Directive: Each entry below needs to be transcribed verbatim; the images should not appear.

(Page layout parsing data)
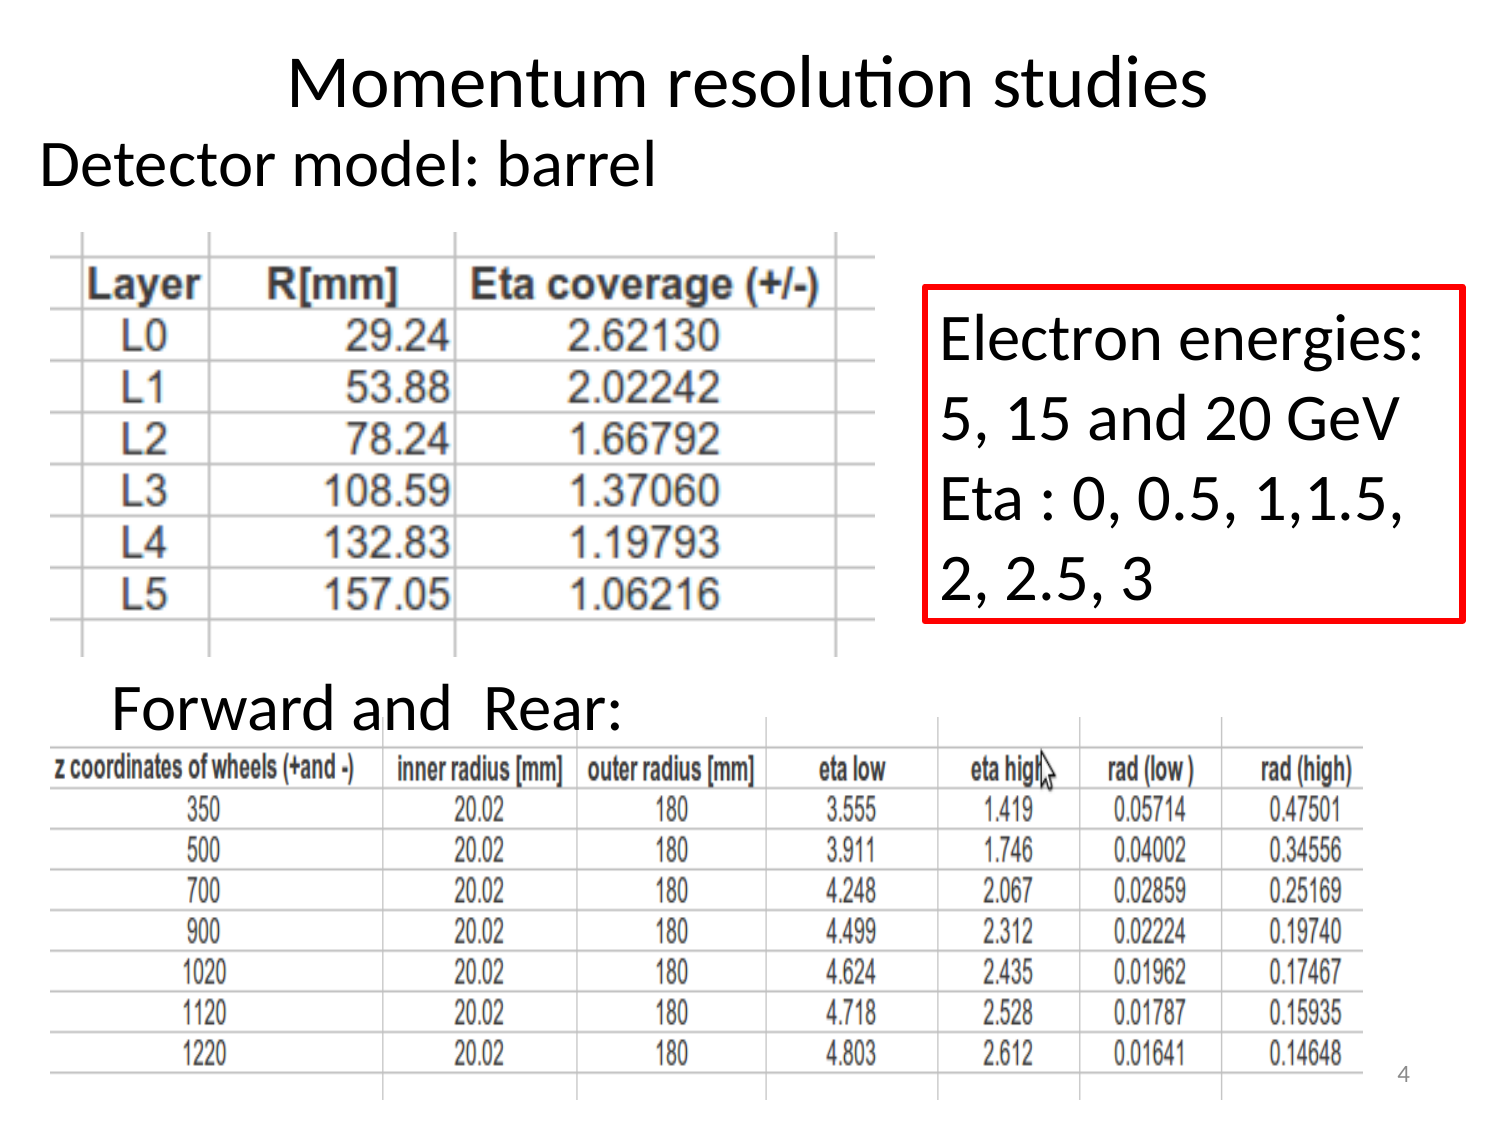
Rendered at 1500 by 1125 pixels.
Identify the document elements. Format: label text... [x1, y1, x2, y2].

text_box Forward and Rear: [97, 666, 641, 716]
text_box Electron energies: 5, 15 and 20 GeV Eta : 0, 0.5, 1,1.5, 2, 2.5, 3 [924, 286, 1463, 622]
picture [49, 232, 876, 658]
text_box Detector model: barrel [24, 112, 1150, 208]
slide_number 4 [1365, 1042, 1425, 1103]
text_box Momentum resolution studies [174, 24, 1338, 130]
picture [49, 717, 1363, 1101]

Your response:
Rendered at 1500 by 1125 pixels.
Identify the document elements. Format: label text... [x1, y1, x2, y2].

text_box Forward and Rear: [97, 666, 641, 716]
text_box Electron energies: 5, 15 and 20 GeV Eta : 0, 0.5, 1,1.5, 2, 2.5, 3 [924, 286, 1463, 622]
picture [49, 232, 876, 658]
text_box Detector model: barrel [24, 112, 1150, 208]
slide_number 4 [1365, 1042, 1425, 1103]
text_box Momentum resolution studies [174, 24, 1338, 130]
picture [49, 717, 1363, 1101]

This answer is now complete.